PROBLEM DESCRIPTION – Look below for the line that contains "(Number) | | | |", then copy it and each following line exactly, through and including the line that contains "B. Culture |".

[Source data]
:::

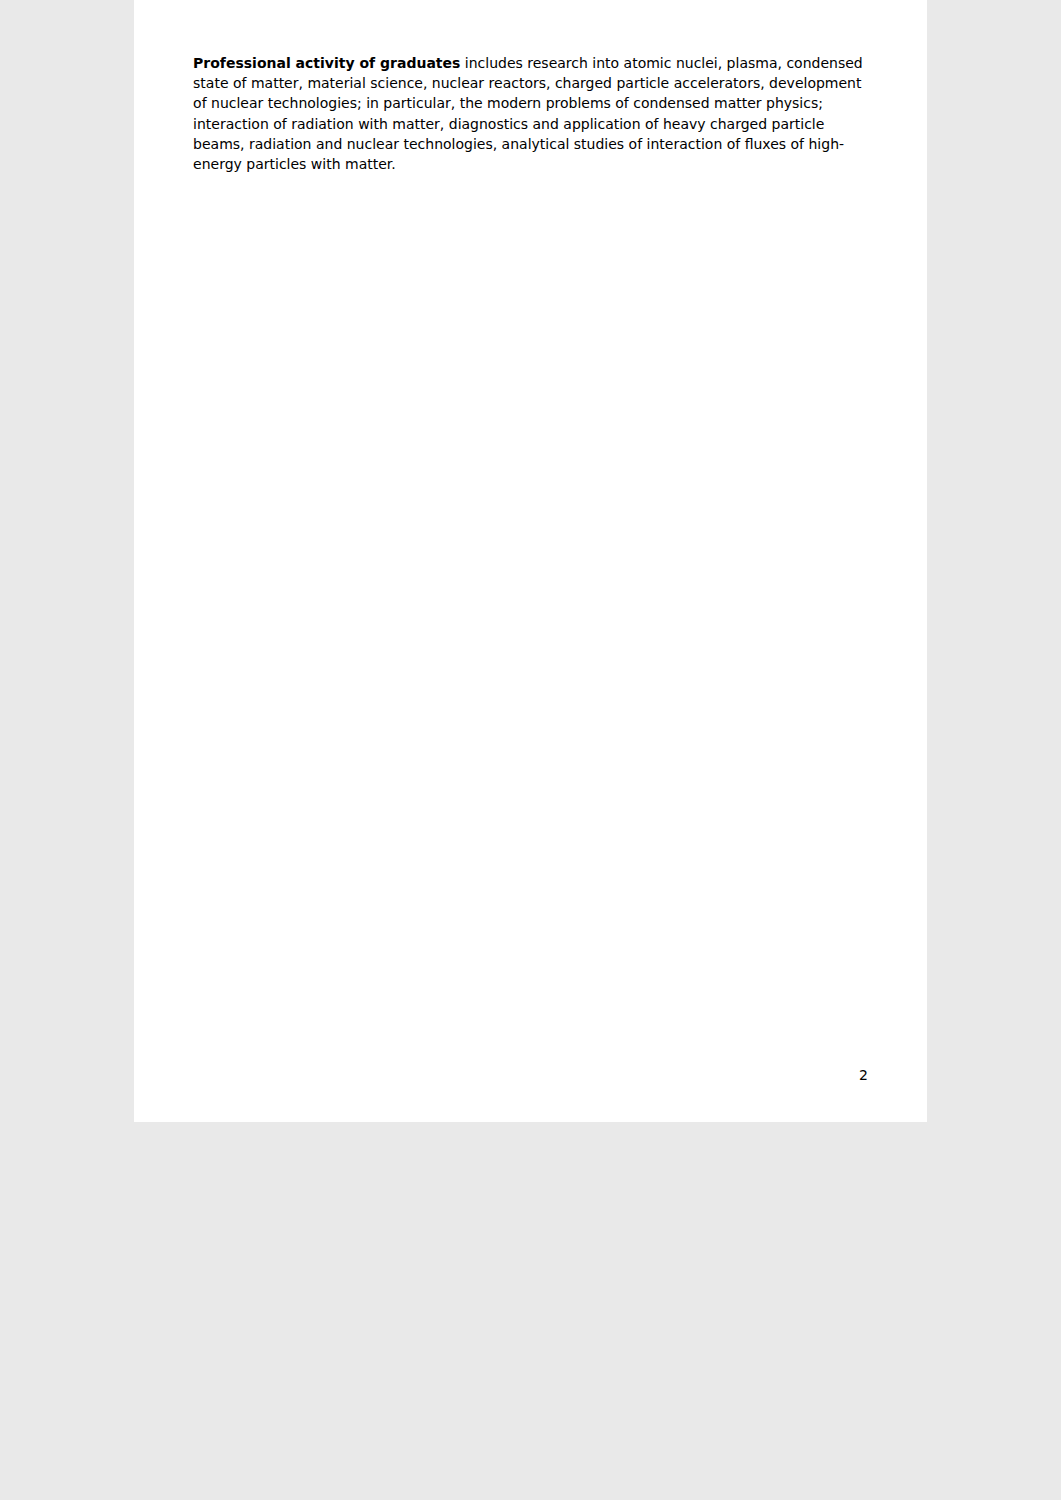Professional activity of graduates includes research into atomic nuclei, plasma, condensed state of matter, material science, nuclear reactors, charged particle accelerators, development of nuclear technologies; in particular, the modern problems of condensed matter physics; interaction of radiation with matter, diagnostics and application of heavy charged particle beams, radiation and nuclear technologies, analytical studies of interaction of fluxes of high-energy particles with matter.
2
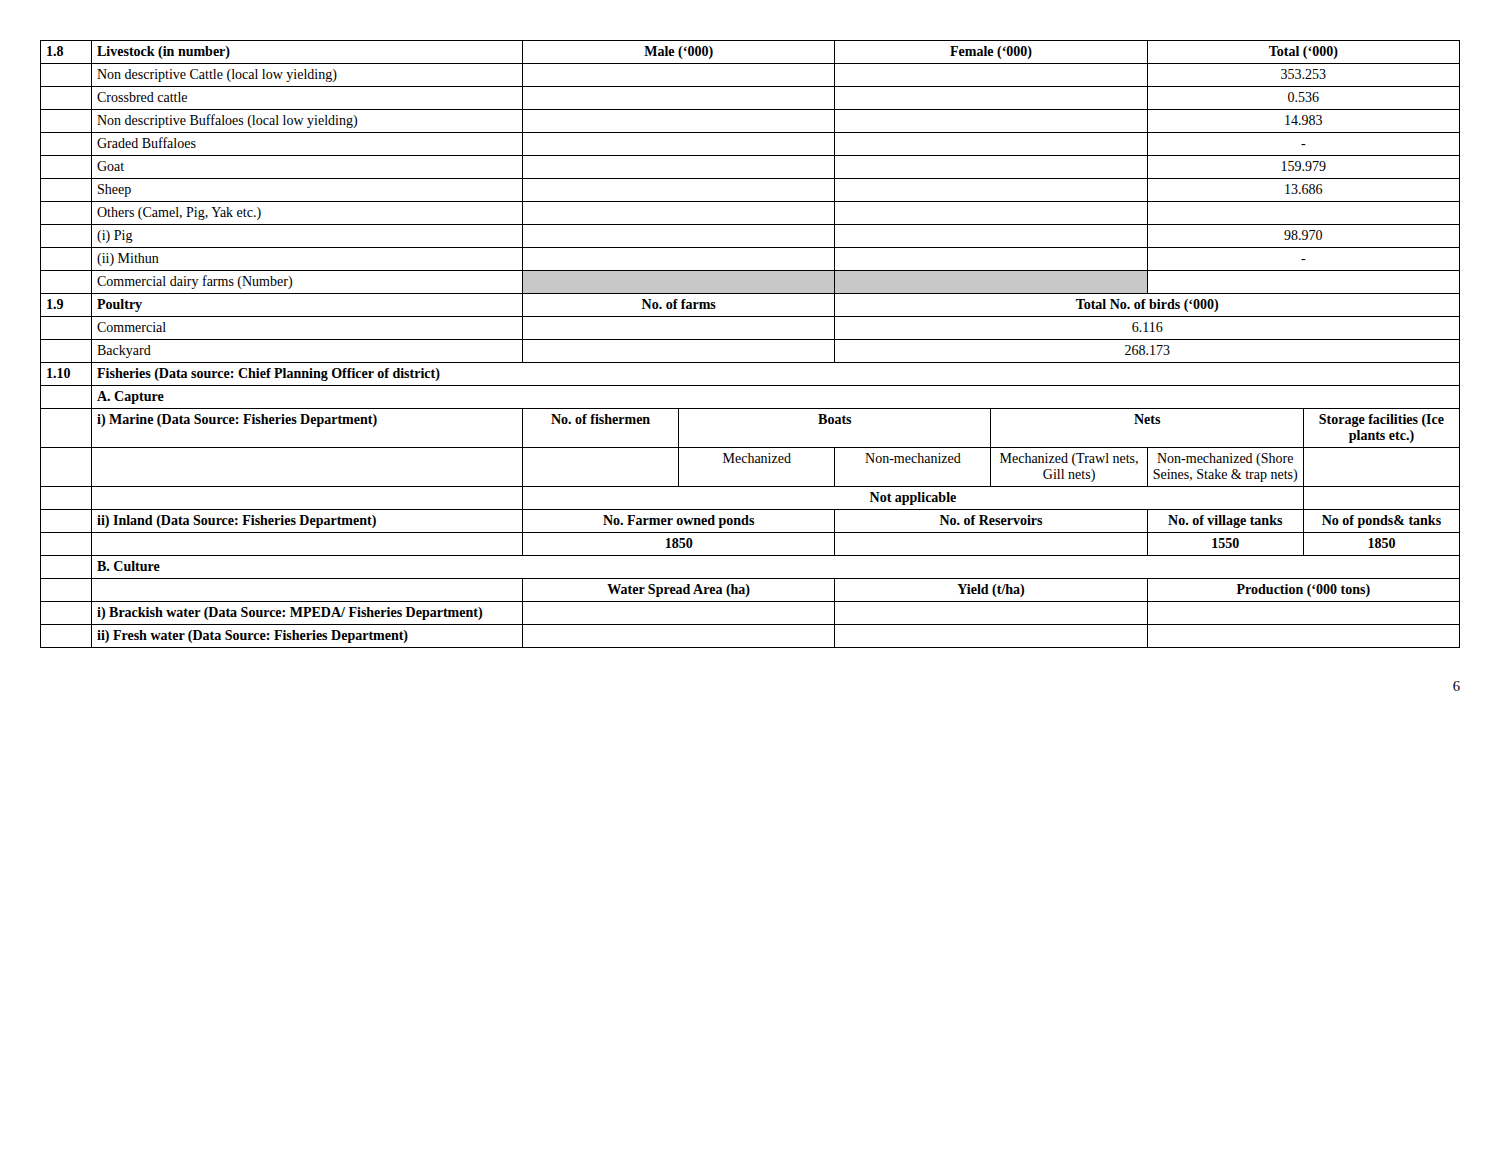| 1.8 | Livestock (in number) | Male (‘000) | Female (‘000) | Total (‘000) |
| | Non descriptive Cattle (local low yielding) | | | 353.253 |
| | Crossbred cattle | | | 0.536 |
| | Non descriptive Buffaloes (local low yielding) | | | 14.983 |
| | Graded Buffaloes | | | - |
| | Goat | | | 159.979 |
| | Sheep | | | 13.686 |
| | Others (Camel, Pig, Yak etc.) | | | |
| | (i) Pig | | | 98.970 |
| | (ii) Mithun | | | - |
| | Commercial dairy farms (Number) | | | |
| 1.9 | Poultry | No. of farms | Total No. of birds (‘000) |
| | Commercial | | 6.116 |
| | Backyard | | 268.173 |
| 1.10 | Fisheries (Data source: Chief Planning Officer of district) |
| | A. Capture |
| | i) Marine (Data Source: Fisheries Department) | No. of fishermen | Boats | Nets | Storage facilities (Ice plants etc.) |
| | | | Mechanized | Non-mechanized | Mechanized (Trawl nets, Gill nets) | Non-mechanized (Shore Seines, Stake & trap nets) | |
| | | Not applicable | |
| | ii) Inland (Data Source: Fisheries Department) | No. Farmer owned ponds | No. of Reservoirs | No. of village tanks | No of ponds& tanks |
| | | 1850 | | 1550 | 1850 |
| | B. Culture |
| | | Water Spread Area (ha) | Yield (t/ha) | Production (‘000 tons) |
| | i) Brackish water (Data Source: MPEDA/ Fisheries Department) | | | |
| | ii) Fresh water (Data Source: Fisheries Department) | | | |
6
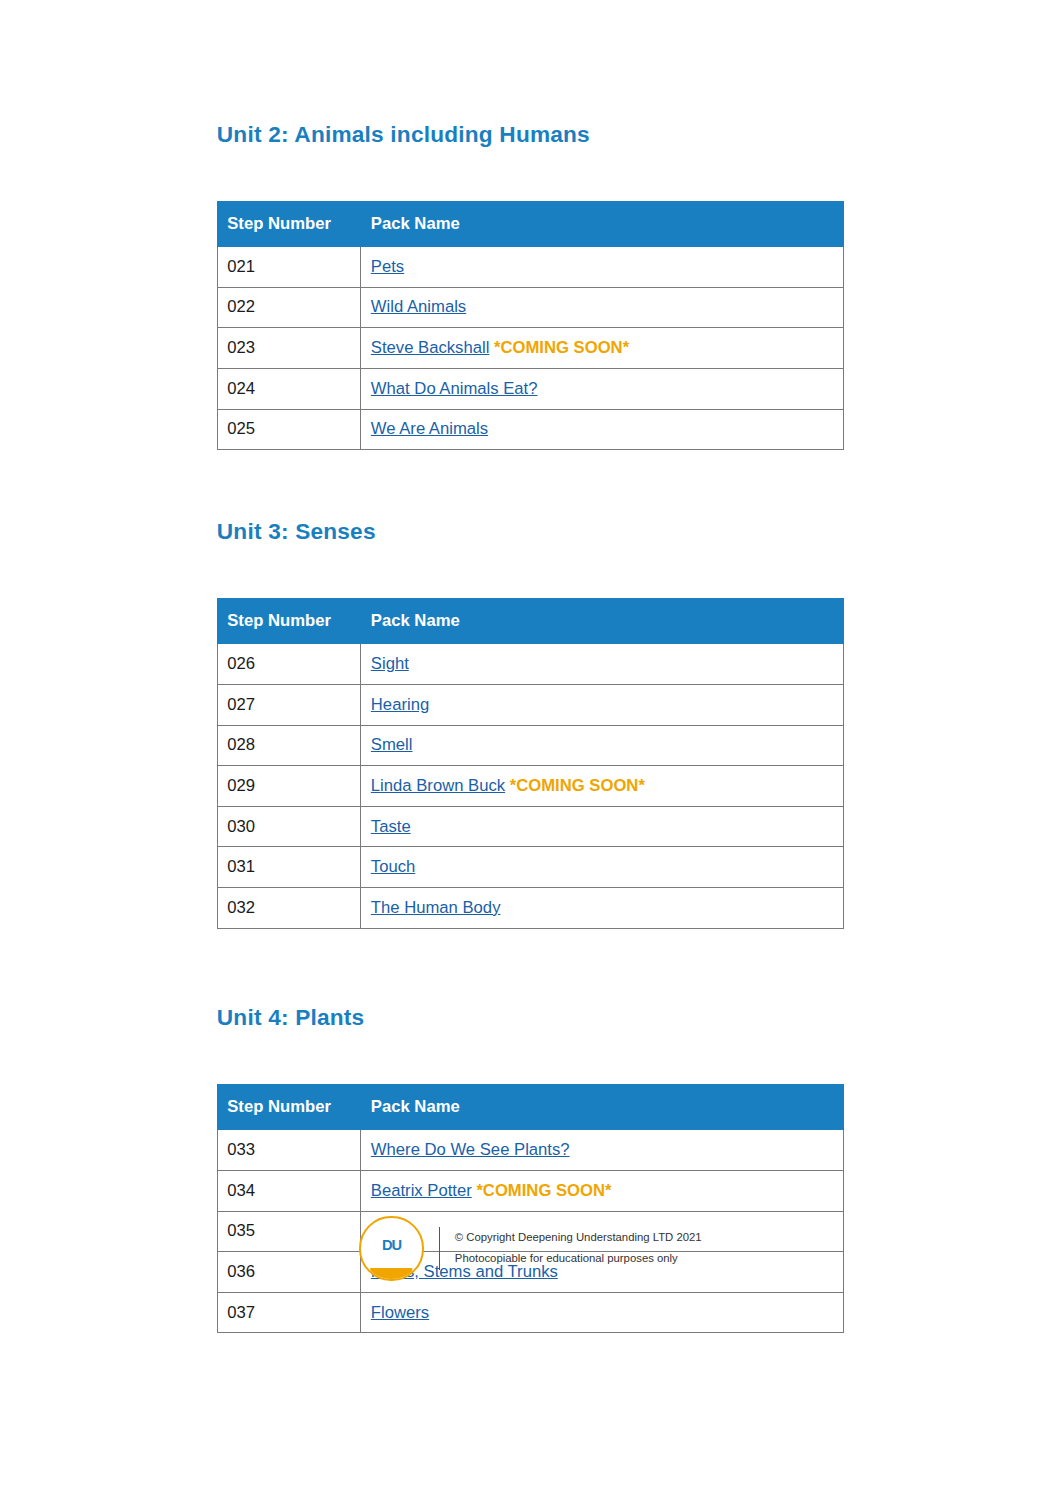Unit 2: Animals including Humans
| Step Number | Pack Name |
| --- | --- |
| 021 | Pets |
| 022 | Wild Animals |
| 023 | Steve Backshall *COMING SOON* |
| 024 | What Do Animals Eat? |
| 025 | We Are Animals |
Unit 3: Senses
| Step Number | Pack Name |
| --- | --- |
| 026 | Sight |
| 027 | Hearing |
| 028 | Smell |
| 029 | Linda Brown Buck *COMING SOON* |
| 030 | Taste |
| 031 | Touch |
| 032 | The Human Body |
Unit 4: Plants
| Step Number | Pack Name |
| --- | --- |
| 033 | Where Do We See Plants? |
| 034 | Beatrix Potter *COMING SOON* |
| 035 | Trees |
| 036 | Roots, Stems and Trunks |
| 037 | Flowers |
DU
© Copyright Deepening Understanding LTD 2021
Photocopiable for educational purposes only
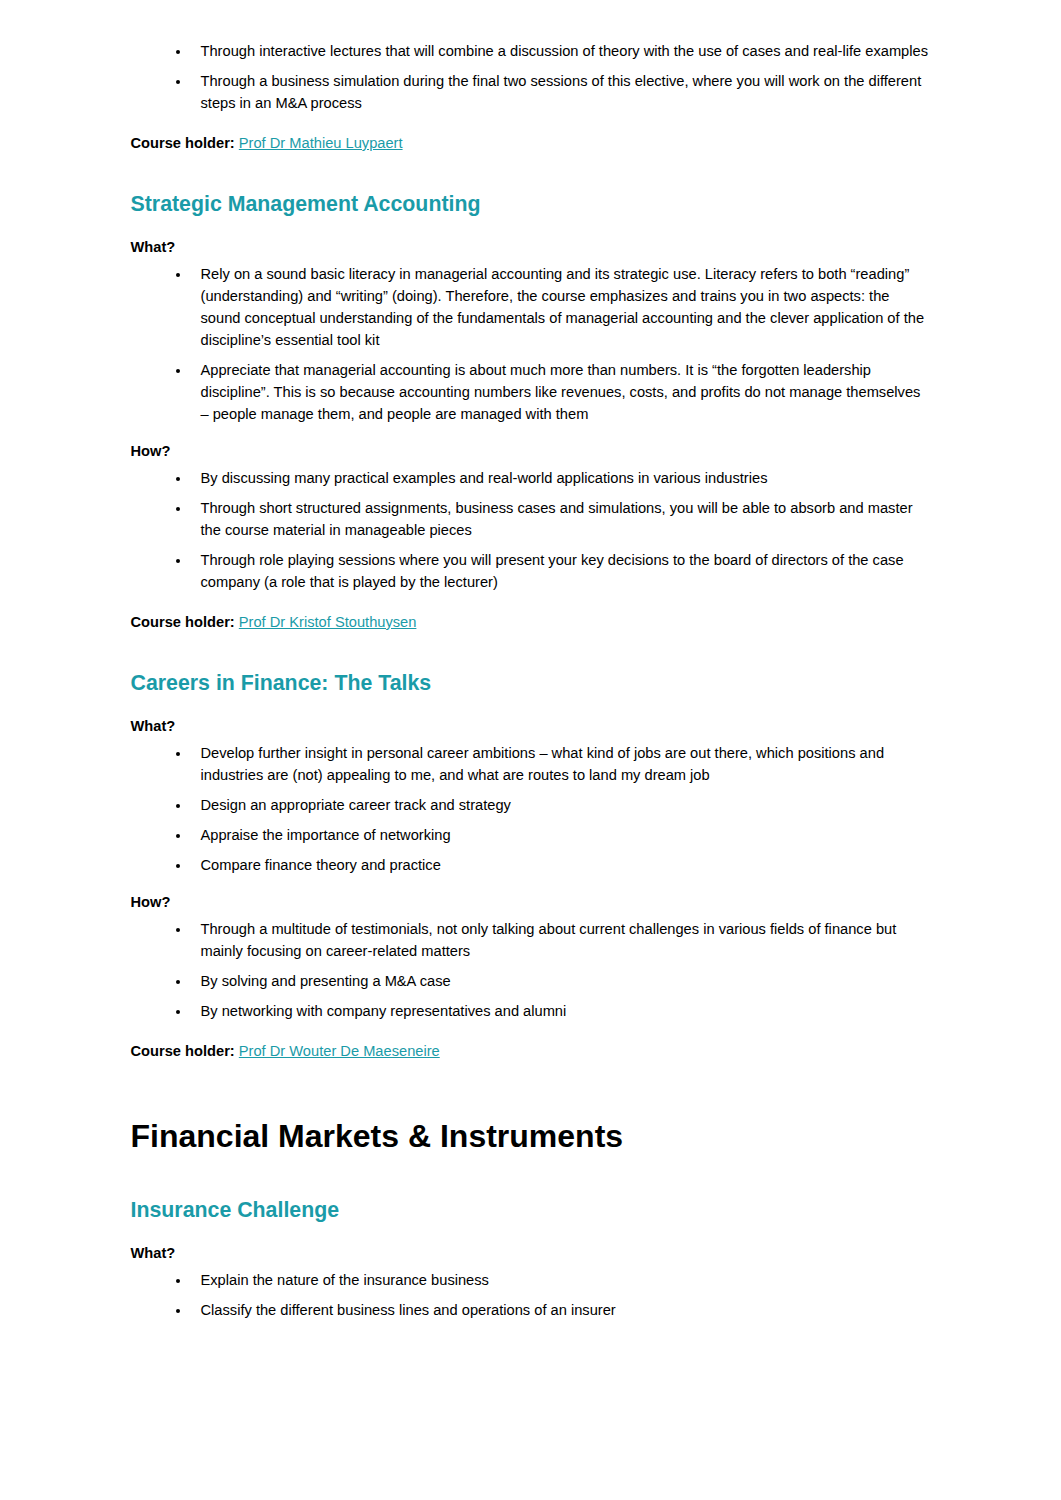Through interactive lectures that will combine a discussion of theory with the use of cases and real-life examples
Through a business simulation during the final two sessions of this elective, where you will work on the different steps in an M&A process
Course holder: Prof Dr Mathieu Luypaert
Strategic Management Accounting
What?
Rely on a sound basic literacy in managerial accounting and its strategic use. Literacy refers to both “reading” (understanding) and “writing” (doing). Therefore, the course emphasizes and trains you in two aspects: the sound conceptual understanding of the fundamentals of managerial accounting and the clever application of the discipline’s essential tool kit
Appreciate that managerial accounting is about much more than numbers. It is “the forgotten leadership discipline”. This is so because accounting numbers like revenues, costs, and profits do not manage themselves – people manage them, and people are managed with them
How?
By discussing many practical examples and real-world applications in various industries
Through short structured assignments, business cases and simulations, you will be able to absorb and master the course material in manageable pieces
Through role playing sessions where you will present your key decisions to the board of directors of the case company (a role that is played by the lecturer)
Course holder: Prof Dr Kristof Stouthuysen
Careers in Finance: The Talks
What?
Develop further insight in personal career ambitions – what kind of jobs are out there, which positions and industries are (not) appealing to me, and what are routes to land my dream job
Design an appropriate career track and strategy
Appraise the importance of networking
Compare finance theory and practice
How?
Through a multitude of testimonials, not only talking about current challenges in various fields of finance but mainly focusing on career-related matters
By solving and presenting a M&A case
By networking with company representatives and alumni
Course holder: Prof Dr Wouter De Maeseneire
Financial Markets & Instruments
Insurance Challenge
What?
Explain the nature of the insurance business
Classify the different business lines and operations of an insurer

:::

TASK SOLUTION –
| | Commercial dairy farms (Number) | | | |
| 1.9 | Poultry | No. of farms | Total No. of birds (‘000) |
| | Commercial | | 6.116 |
| | Backyard | | 268.173 |
| 1.10 | Fisheries (Data source: Chief Planning Officer of district) |
| | A. Capture |
| | i) Marine (Data Source: Fisheries Department) | No. of fishermen | Boats | Nets | Storage facilities (Ice plants etc.) |
| | | | Mechanized | Non-mechanized | Mechanized (Trawl nets, Gill nets) | Non-mechanized (Shore Seines, Stake & trap nets) | |
| | | Not applicable | |
| | ii) Inland (Data Source: Fisheries Department) | No. Farmer owned ponds | No. of Reservoirs | No. of village tanks | No of ponds& tanks |
| | | 1850 | | 1550 | 1850 |
| | B. Culture |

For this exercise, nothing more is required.